◆ **Goal**: Give the number of lines in the listing that contain the string "operationType". Reply with the number only.

Entries from a dataset
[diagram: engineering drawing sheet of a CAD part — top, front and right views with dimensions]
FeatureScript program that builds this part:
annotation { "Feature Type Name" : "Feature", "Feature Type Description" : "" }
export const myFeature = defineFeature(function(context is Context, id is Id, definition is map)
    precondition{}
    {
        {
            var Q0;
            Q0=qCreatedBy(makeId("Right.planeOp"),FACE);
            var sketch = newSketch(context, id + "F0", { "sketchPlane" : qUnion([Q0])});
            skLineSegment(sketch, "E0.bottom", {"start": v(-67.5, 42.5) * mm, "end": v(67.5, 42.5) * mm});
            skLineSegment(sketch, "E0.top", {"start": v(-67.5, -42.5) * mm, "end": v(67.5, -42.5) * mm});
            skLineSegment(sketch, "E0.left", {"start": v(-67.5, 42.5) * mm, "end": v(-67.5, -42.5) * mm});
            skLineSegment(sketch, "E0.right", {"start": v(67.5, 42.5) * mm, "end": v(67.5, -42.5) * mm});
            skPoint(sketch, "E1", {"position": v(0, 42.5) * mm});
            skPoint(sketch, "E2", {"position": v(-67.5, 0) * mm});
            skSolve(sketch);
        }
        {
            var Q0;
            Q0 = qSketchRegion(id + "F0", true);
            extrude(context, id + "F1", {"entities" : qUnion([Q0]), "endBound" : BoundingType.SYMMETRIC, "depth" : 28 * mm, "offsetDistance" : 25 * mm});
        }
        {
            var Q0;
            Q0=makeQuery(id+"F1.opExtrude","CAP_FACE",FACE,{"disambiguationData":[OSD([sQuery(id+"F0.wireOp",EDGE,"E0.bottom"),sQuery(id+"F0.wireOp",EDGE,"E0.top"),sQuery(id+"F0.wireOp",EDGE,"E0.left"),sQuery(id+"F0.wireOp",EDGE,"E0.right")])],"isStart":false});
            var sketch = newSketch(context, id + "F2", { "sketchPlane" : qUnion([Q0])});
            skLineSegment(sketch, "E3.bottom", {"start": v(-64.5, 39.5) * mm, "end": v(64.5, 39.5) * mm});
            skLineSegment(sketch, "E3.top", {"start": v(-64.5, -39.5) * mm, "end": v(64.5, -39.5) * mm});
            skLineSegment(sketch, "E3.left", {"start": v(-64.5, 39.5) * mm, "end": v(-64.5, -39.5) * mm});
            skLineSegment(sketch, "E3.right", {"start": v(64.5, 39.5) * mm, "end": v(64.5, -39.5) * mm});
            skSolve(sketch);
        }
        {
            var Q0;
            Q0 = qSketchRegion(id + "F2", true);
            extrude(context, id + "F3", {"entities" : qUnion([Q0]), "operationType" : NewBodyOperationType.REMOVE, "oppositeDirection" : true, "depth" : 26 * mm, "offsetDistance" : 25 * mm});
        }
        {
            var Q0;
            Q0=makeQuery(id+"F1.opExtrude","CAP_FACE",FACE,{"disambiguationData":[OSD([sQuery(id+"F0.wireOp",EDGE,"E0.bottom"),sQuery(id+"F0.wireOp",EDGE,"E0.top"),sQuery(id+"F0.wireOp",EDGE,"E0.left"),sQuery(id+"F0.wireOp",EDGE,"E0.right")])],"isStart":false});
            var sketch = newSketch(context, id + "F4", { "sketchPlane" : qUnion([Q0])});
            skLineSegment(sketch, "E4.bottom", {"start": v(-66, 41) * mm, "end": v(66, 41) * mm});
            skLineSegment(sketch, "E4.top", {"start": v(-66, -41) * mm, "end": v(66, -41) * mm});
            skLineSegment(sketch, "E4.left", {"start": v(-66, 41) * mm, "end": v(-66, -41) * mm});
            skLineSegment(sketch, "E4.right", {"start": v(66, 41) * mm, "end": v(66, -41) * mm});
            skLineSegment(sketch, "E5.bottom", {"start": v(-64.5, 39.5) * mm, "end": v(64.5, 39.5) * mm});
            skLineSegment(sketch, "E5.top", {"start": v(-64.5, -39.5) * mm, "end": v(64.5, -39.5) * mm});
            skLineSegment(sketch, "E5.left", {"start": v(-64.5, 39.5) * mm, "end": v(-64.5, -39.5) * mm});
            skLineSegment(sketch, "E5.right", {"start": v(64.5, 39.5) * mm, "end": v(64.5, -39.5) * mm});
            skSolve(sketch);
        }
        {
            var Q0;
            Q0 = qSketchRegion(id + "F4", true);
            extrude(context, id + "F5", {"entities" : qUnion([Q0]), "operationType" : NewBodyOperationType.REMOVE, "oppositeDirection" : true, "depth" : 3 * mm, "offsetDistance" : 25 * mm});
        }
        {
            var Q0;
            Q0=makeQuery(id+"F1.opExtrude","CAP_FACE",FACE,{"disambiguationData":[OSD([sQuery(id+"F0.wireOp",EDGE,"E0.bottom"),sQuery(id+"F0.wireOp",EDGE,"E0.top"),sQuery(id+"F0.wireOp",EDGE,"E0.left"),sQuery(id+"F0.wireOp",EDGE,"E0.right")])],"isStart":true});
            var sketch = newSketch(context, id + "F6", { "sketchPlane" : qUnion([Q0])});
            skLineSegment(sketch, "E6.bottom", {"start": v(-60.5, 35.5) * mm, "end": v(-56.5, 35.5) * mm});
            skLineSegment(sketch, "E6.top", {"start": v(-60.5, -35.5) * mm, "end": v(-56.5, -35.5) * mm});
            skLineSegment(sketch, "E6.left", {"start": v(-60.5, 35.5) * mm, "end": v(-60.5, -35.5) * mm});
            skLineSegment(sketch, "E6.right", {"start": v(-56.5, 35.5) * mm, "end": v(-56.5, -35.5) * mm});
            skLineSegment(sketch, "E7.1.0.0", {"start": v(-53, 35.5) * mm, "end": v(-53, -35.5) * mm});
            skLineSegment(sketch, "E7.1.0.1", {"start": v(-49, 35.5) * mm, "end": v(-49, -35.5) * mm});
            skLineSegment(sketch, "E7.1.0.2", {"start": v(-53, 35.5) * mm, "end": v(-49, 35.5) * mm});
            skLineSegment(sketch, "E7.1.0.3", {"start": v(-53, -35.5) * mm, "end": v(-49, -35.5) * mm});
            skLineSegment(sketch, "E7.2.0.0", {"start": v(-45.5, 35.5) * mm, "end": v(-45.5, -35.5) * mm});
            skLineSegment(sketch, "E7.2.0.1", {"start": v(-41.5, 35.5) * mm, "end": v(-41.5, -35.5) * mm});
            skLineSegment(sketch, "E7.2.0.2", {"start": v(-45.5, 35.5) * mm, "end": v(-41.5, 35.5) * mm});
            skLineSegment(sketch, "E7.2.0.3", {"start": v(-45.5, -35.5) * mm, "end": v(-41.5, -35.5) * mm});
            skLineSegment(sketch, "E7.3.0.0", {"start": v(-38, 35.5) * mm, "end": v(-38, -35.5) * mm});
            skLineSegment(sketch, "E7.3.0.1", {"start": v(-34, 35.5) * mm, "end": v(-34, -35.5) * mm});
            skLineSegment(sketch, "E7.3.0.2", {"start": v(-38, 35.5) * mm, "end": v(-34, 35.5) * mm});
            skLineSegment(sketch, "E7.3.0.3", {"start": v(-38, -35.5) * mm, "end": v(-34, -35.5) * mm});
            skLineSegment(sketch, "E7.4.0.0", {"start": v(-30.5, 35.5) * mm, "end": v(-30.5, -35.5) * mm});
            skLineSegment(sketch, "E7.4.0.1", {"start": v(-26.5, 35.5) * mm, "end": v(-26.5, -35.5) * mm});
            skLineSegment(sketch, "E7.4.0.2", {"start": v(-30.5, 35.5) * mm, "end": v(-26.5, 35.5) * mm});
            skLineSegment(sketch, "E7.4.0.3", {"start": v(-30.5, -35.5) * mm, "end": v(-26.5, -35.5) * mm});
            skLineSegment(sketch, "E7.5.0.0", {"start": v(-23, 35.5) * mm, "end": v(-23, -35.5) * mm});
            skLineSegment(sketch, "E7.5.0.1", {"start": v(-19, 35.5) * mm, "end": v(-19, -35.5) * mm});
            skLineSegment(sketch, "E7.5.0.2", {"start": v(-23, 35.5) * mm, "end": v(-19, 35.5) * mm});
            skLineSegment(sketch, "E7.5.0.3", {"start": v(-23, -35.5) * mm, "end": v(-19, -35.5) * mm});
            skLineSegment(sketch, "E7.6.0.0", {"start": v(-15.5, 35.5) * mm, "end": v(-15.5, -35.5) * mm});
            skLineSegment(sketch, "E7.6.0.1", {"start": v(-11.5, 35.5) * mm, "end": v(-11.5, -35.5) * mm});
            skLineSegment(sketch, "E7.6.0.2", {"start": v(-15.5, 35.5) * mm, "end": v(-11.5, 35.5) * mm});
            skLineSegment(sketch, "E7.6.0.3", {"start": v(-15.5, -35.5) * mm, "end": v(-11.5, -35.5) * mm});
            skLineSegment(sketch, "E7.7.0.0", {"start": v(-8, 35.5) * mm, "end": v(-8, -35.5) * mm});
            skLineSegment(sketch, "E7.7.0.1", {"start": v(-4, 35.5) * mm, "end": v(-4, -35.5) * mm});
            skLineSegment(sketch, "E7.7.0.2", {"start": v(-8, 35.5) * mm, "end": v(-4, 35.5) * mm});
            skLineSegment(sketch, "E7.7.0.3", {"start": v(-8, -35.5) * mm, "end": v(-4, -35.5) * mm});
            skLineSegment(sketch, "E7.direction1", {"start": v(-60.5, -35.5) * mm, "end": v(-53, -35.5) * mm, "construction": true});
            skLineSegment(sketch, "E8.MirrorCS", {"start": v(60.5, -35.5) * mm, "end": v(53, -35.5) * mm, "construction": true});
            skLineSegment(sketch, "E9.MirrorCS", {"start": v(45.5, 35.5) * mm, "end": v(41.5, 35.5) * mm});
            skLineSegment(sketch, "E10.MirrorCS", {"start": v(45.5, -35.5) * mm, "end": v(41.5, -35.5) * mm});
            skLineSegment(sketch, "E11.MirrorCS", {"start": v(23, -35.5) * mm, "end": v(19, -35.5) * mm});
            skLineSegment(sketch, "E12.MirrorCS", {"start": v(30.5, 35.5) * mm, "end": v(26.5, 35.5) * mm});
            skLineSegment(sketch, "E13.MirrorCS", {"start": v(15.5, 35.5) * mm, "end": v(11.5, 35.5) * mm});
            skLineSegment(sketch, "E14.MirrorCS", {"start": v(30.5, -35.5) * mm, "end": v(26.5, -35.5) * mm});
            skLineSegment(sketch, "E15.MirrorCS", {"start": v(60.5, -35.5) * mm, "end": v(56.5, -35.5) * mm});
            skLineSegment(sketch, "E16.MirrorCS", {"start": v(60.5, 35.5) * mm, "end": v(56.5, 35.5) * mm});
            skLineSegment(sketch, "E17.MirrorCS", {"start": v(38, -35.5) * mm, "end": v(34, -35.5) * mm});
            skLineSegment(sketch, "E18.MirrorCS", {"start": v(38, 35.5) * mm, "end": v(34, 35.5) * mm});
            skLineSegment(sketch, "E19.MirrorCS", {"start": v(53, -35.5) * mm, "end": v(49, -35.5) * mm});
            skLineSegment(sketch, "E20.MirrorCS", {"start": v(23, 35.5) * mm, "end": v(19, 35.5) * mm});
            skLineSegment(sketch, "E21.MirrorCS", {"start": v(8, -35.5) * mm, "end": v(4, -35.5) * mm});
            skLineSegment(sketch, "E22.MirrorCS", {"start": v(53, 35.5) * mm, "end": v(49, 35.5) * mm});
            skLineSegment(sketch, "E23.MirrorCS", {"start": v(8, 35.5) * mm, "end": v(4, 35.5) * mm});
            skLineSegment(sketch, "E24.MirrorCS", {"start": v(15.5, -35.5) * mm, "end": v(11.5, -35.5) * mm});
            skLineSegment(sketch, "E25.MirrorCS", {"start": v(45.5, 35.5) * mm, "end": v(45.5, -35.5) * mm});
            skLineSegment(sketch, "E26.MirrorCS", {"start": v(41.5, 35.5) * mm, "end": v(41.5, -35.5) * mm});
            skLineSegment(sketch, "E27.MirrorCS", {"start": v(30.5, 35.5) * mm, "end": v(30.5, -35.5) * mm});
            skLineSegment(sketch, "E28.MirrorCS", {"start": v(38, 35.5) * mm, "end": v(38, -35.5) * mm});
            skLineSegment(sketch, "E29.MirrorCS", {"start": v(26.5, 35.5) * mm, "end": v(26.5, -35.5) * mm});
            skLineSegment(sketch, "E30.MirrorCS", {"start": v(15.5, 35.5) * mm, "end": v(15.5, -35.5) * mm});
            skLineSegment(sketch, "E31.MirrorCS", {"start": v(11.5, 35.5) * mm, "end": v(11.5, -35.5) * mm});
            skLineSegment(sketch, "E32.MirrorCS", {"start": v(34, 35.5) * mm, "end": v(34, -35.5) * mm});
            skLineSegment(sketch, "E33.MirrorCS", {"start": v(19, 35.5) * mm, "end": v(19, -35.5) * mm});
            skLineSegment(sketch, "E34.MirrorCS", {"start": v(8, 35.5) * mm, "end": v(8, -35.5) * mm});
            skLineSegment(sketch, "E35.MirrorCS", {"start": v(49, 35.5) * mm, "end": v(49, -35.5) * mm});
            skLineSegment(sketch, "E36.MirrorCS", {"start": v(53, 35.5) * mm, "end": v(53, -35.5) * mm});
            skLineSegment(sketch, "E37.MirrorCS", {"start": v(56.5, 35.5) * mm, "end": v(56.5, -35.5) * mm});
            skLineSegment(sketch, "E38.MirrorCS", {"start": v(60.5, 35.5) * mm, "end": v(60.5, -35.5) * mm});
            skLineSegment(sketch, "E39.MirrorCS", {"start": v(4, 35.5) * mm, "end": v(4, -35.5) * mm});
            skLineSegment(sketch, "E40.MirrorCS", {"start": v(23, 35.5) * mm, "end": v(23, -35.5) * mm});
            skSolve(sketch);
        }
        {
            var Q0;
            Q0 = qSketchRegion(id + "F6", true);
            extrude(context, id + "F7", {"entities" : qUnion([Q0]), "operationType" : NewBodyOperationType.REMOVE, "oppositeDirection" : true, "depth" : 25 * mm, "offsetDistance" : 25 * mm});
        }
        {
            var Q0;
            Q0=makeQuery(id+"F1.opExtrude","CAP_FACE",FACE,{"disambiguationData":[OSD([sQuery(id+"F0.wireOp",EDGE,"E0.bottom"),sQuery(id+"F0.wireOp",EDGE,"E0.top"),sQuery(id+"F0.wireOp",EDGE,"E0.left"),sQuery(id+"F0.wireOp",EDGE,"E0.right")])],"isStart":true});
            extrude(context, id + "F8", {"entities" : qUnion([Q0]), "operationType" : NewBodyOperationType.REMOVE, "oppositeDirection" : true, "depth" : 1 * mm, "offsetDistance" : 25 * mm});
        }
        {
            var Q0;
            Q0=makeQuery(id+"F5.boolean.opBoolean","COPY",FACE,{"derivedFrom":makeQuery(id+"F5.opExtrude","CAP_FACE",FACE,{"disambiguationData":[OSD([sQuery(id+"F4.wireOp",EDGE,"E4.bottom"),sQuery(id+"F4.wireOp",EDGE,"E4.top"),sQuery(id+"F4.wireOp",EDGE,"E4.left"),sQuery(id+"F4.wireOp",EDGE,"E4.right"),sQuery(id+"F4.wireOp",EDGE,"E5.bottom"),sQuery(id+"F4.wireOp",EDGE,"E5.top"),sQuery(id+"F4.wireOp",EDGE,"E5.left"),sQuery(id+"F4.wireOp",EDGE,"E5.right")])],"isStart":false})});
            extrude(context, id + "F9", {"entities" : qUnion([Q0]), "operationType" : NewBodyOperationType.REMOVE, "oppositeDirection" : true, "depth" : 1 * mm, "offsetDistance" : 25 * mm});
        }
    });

◆ **The output**: 5